Segundo Brandão (1986), dentre os cultos proibidos na era aristocrática e sancionados pelo regime tirânico, os Mistérios de Elêusis eram os mais populares, convivendo pacificamente com a religião oficial dos deuses olímpicos. Uma das razões para sua popularidade era a admissão quase irrestrita de adeptos: “Do governante ao escravo, da mãe- de-família à prostituta, do ancião à criança, todos podiam ser Iniciados, desde que falassem grego, para que pudessem compreender e repetir certas fórmulas secretas” (BRANDÃO, 1986, vol. I, p. 296). O culto a Dioniso, embora menos pacífico e conciliável com o panteão olímpico – mas por força de sua incontornável filiação aos “Mistérios” – foi gradualmente incorporado ao calendário de rituais religiosos, a despeito de sua natureza digressora. Como bons populistas, os tiranos reconheciam a empatia do deus da embriaguez junto a diversas camadas da população, principalmente as oriundas do campo ou das classes menos abastadas, que viam nas celebrações eleusinas e dionisíacas uma promessa de imortalidade, redenção, liberação sexual, quebra de interditos e transformação, mesmo que restrita aos momentos de pretensa liberdade vigiada, proporcionados pelo estado (BRANDÃO, 1987).

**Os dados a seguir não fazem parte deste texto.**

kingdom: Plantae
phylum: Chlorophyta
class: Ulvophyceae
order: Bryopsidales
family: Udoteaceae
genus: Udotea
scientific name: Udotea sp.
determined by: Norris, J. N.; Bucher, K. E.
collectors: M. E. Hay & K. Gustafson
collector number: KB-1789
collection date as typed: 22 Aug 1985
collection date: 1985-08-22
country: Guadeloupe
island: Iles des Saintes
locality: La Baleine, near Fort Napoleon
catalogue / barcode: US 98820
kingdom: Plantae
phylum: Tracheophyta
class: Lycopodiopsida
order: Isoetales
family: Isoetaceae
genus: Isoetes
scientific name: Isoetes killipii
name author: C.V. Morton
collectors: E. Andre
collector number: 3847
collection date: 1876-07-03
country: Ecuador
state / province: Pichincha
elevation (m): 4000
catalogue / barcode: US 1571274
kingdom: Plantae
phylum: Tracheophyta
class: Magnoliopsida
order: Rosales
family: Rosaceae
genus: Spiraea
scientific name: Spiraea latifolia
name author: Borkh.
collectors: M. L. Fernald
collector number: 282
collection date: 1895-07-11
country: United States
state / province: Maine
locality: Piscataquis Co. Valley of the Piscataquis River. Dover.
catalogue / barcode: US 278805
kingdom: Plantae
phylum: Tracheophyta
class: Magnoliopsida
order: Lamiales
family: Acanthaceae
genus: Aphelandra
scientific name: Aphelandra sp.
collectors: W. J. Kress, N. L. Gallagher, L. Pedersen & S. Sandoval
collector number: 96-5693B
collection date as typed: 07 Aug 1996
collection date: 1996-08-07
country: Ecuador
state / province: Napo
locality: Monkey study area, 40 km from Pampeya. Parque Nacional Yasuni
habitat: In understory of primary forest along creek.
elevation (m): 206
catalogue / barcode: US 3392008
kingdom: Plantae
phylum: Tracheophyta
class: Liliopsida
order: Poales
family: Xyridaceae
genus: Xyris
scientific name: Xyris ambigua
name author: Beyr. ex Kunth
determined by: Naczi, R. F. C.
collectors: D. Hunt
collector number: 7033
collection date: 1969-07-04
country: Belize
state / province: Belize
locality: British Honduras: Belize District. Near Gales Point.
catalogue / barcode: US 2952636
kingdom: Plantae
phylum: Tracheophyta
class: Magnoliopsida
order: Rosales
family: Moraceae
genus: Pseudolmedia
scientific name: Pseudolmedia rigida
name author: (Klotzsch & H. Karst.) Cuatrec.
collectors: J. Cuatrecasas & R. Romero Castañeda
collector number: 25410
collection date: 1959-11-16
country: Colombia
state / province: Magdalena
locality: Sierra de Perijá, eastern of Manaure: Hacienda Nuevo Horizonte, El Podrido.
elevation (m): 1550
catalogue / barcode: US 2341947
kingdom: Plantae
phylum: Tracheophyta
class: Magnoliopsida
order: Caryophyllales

Em 534 a.C., em meio às festividades votadas ao deus Dioniso conhecidas como Grandes Dionísias, o tirano Psístrato instituiu um concurso no qual uma modalidade artística fundia elementos rituais, estéticos e narrativos de forma inovadora. As representações trágicas significaram o nascimento de uma nova forma poética, cuja mímese verbal era não apenas expressa por meio de uma voz inédita, mas que encarnava, aos olhos e ouvidos da assistência, os personagens aos quais essas vozes eram atribuídas, como na materialização de sua origem remota e, até então, apenas imaginária.